Matter of Battaglia (Commissioner of Labor)

Matter of Battaglia (Commissioner of Labor) (2019 NY Slip Op 07985)
Matter of Battaglia (Commissioner of Labor)
2019 NY Slip Op 07985
Decided on November 07, 2019
Appellate Division, Third Department
Published by New York State Law Reporting Bureau pursuant to Judiciary Law § 431.
This opinion is uncorrected and subject to revision before publication in the Official Reports.


Decided and Entered: November 07, 2019

529262

[*1]In the Matter of the Claim of Bartolomeo Battaglia, Appellant.
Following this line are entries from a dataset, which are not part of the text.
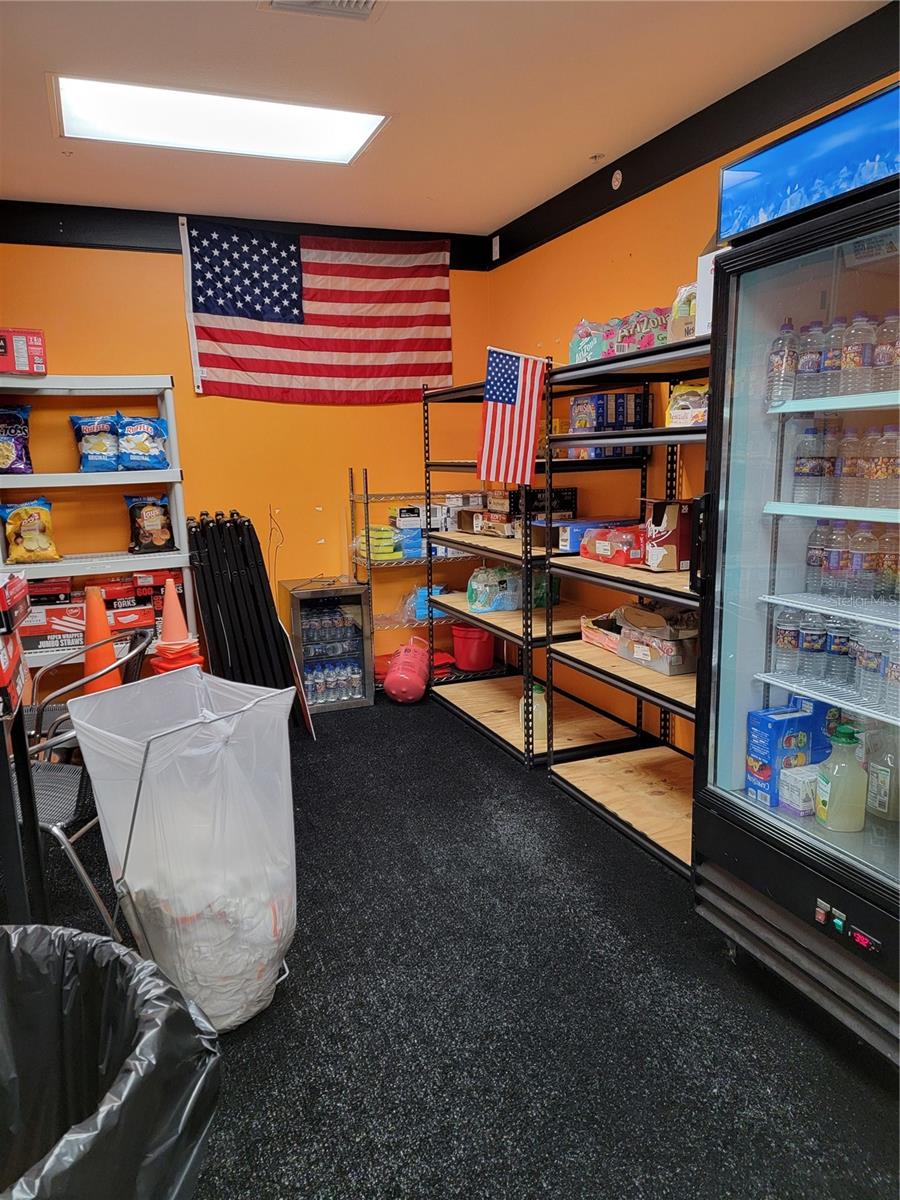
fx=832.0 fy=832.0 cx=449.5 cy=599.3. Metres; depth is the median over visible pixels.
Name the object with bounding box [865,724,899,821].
bottle
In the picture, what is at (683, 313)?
bottle pack
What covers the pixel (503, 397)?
american flag
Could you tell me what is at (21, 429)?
chip bag
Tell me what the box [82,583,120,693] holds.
traffic cone
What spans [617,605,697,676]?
cardboard box
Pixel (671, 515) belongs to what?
cardboard box
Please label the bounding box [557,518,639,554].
box
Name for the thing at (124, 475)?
white shelf
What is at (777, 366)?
water bottle
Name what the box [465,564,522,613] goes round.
bottle pack
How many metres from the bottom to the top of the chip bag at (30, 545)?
0.315 m
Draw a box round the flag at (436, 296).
[175,217,452,404]
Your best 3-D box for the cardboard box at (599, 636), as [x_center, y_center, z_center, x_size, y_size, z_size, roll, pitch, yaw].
[0.703,0.128,3.333,0.257,0.109,0.296,-5,12,-21]
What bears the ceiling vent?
in the ceiling
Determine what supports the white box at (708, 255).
on the metal shelf at (661, 697)
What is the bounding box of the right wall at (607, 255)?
[482,11,899,765]
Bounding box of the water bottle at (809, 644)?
[796,612,827,679]
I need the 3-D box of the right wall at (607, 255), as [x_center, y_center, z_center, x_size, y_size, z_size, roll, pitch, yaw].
[1.511,-0.293,2.090,0.137,2.557,6.249,-5,12,-21]
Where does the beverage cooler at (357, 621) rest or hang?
on the floor
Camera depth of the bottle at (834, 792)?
1.95 m
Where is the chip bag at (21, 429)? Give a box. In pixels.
[0,404,33,474]
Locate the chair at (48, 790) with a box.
[21,632,152,938]
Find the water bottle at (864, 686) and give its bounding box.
[856,623,887,706]
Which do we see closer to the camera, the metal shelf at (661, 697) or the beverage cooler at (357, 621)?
the metal shelf at (661, 697)
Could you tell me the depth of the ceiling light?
3.03 m
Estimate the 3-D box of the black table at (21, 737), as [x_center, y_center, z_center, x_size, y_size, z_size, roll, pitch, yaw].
[-1.216,0.625,1.716,0.617,0.860,0.627,-5,12,-21]
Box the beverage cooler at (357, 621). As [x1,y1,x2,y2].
[278,577,373,713]
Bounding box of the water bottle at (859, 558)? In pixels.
[846,525,876,598]
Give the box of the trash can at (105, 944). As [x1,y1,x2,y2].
[0,922,221,1199]
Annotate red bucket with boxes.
[451,623,494,671]
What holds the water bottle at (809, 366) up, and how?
in the refrigerator at (747, 543)
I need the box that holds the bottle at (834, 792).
[815,723,867,832]
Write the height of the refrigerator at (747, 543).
1.936 m
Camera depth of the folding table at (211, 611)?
4.10 m
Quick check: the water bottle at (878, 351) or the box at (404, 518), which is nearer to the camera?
the water bottle at (878, 351)
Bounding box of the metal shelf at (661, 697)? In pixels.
[541,333,708,881]
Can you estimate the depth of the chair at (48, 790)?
2.21 m
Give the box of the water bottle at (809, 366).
[794,321,825,398]
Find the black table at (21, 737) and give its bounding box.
[0,664,47,924]
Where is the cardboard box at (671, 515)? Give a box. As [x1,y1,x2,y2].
[643,497,694,572]
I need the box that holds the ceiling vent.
[257,0,381,22]
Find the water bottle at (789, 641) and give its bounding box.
[772,608,799,673]
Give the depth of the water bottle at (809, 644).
2.09 m
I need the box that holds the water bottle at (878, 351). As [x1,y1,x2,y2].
[871,312,899,393]
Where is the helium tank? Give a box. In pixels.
[384,637,430,704]
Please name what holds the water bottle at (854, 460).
in the refrigerator at (747, 543)
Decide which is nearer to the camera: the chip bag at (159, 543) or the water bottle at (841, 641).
the water bottle at (841, 641)
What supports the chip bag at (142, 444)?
on the white shelf at (124, 475)
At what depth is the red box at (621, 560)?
3.17 m
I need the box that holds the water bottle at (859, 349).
[840,312,875,393]
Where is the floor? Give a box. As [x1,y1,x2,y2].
[34,687,899,1199]
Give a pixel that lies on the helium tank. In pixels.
(394, 692)
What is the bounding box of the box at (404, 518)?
[393,505,447,532]
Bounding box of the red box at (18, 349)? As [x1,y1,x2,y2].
[0,328,46,374]
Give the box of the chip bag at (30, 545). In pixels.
[0,497,59,563]
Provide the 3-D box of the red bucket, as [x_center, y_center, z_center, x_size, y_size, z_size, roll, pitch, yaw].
[0.138,0.269,4.839,0.266,0.236,0.261,1,11,9]
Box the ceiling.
[0,0,893,236]
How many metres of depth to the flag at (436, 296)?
4.45 m
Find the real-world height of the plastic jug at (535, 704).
0.247 m
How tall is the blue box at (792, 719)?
0.239 m
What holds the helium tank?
on the floor
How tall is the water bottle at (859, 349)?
0.184 m
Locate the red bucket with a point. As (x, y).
(485, 659)
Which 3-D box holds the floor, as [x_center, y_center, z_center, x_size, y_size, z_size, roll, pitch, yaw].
[-0.299,1.150,1.694,3.893,0.098,6.068,-5,12,-21]
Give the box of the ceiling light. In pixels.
[51,75,387,164]
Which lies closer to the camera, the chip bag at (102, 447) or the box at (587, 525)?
the box at (587, 525)
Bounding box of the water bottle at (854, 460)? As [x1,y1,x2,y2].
[837,427,868,508]
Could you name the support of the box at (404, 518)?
on the wire shelf at (369, 565)
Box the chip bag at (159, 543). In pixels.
[124,495,175,553]
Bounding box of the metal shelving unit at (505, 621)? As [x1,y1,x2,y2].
[415,362,640,771]
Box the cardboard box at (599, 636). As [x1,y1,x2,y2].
[580,612,622,653]
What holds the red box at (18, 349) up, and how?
on the white shelf at (124, 475)
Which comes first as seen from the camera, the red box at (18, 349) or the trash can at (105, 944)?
the trash can at (105, 944)
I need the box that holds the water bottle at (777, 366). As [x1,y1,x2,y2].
[766,319,798,408]
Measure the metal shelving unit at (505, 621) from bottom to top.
1.686 m
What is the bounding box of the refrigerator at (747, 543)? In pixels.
[691,105,899,1062]
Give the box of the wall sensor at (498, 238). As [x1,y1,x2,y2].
[491,234,500,261]
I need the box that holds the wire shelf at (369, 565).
[347,464,500,698]
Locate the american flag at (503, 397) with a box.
[476,346,549,484]
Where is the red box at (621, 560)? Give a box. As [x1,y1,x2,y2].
[580,523,645,565]
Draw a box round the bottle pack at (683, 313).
[667,282,698,341]
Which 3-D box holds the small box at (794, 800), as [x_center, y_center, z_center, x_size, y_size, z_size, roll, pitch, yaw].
[0.932,0.483,2.133,0.156,0.096,0.080,-5,12,-21]
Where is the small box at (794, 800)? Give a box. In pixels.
[779,763,819,815]
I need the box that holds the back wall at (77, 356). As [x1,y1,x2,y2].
[0,204,492,697]
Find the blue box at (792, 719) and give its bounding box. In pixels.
[744,702,827,804]
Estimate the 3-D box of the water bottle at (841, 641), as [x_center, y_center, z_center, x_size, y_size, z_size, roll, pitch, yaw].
[0.964,0.121,2.046,0.066,0.171,0.063,-5,12,-21]
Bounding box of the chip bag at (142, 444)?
[116,415,169,469]
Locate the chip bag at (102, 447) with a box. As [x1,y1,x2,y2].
[69,414,120,472]
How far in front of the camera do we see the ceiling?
2.76 m
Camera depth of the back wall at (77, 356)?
4.49 m
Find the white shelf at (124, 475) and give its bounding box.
[0,374,194,675]
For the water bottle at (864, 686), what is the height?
0.186 m
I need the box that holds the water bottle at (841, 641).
[823,616,854,686]
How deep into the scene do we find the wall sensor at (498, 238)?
4.66 m
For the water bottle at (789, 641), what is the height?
0.183 m
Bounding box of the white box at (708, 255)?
[694,248,723,335]
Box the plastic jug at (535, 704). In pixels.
[519,684,546,745]
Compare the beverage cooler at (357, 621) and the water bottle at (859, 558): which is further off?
the beverage cooler at (357, 621)
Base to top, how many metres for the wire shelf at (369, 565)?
1.288 m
Commissioner of Labor, Respondent.


Calendar Date: October 4, 2019
Before: Clark, J.P., Mulvey, Devine and Aarons, JJ.

Bartolomeo Battaglia, Willow, appellant pro se.

Letitia James, Attorney General, New York City (Gary Leibowitz of counsel), for respondent.



Appeal from a decision of the Unemployment Insurance Appeal Board, filed December 6, 2018, which denied claimant's application for reopening and reconsideration of a prior decision.

The Department of Labor issued a determination on January 8, 2018 that disqualified claimant from receiving unemployment insurance benefits beginning on December 10, 2017, because he voluntarily left his employment without good cause. Claimant timely requested a hearing on that determination. Prior to a hearing, the Department issued two additional determinations on February 12, 2018. One determination similarly disqualified claimant from receiving benefits for voluntarily leaving his employment without good cause, but with a beginning date of December 29, 2017. The other determination disqualified claimant from receiving benefits beginning on December 21, 2017 for having lost his employment due to misconduct. Claimant did not request a hearing on the February 2018 determinations until May 14, 2018. Following a hearing on the February 2018 determinations, during which the employer raised a timeliness objection to claimant's request for a hearing on both determinations, an Administrative Law Judge (hereinafter ALJ) found that claimant's challenge to the determination that he had voluntarily left his employment without good cause was timely and overruled that determination. The ALJ sustained the employer's objection as to timeliness of the challenge to the misconduct determination, however, and continued that determination in effect. Claimant sought administrative appeal and, in a decision filed August 3, 2018, the Unemployment Insurance Appeal Board affirmed the ALJ's decision as to the misconduct determination and continued in effect that determination.[FN1] Claimant's September 10, 2018 application to reopen and reconsider the Board's decision was denied in a December 2018 decision, from which claimant appeals.

We affirm. Initially, claimant is precluded from arguing the merits of the Board's August 3, 2018 decision given his failure to apply to reopen it within 30 days, the period in which the decision could have been appealed (see Matter of Becker [Commissioner of Labor], 108 AD3d 930, 930-931 [2013]; Matter of Howell [Commissioner of Labor], 71 AD3d 1321, 1321 [2010]; Matter of Jackson [Commissioner of Labor], 306 AD2d 604, 604 [2003]). "Whether to grant an application to reopen and reconsider a prior decision is a matter committed to the Board's discretion and, absent an abuse of that discretion, the Board's decision will not be disturbed" (Matter of Basil [Commissioner of Labor], 153 AD3d 1547, 1547 [2017]; accord Matter of Houston [Commissioner of Labor], 170 AD3d 1415, 1416 [2019]). Upon review of the record and claimant's application, we find no abuse of discretion in the Board's denial of claimant's application to reopen and reconsider its prior decision (see Matter of Basil [Commissioner of Labor], 153 AD3d at 1548; Matter of Becker [Commissioner of Labor], 108 AD3d at 931).

Clark, J.P., Mulvey, Devine and Aarons, JJ., concur.

ORDERED that the decision is affirmed, without costs.

Footnotes


Footnote 1: The employer had sought review of the ALJ's decision regarding whether claimant had voluntarily left his employment without good cause. Inasmuch as claimant testified that he had not worked after December 21, 2017, the date the misconduct determination became effective, the Board found that the voluntary leaving of employment determination was moot.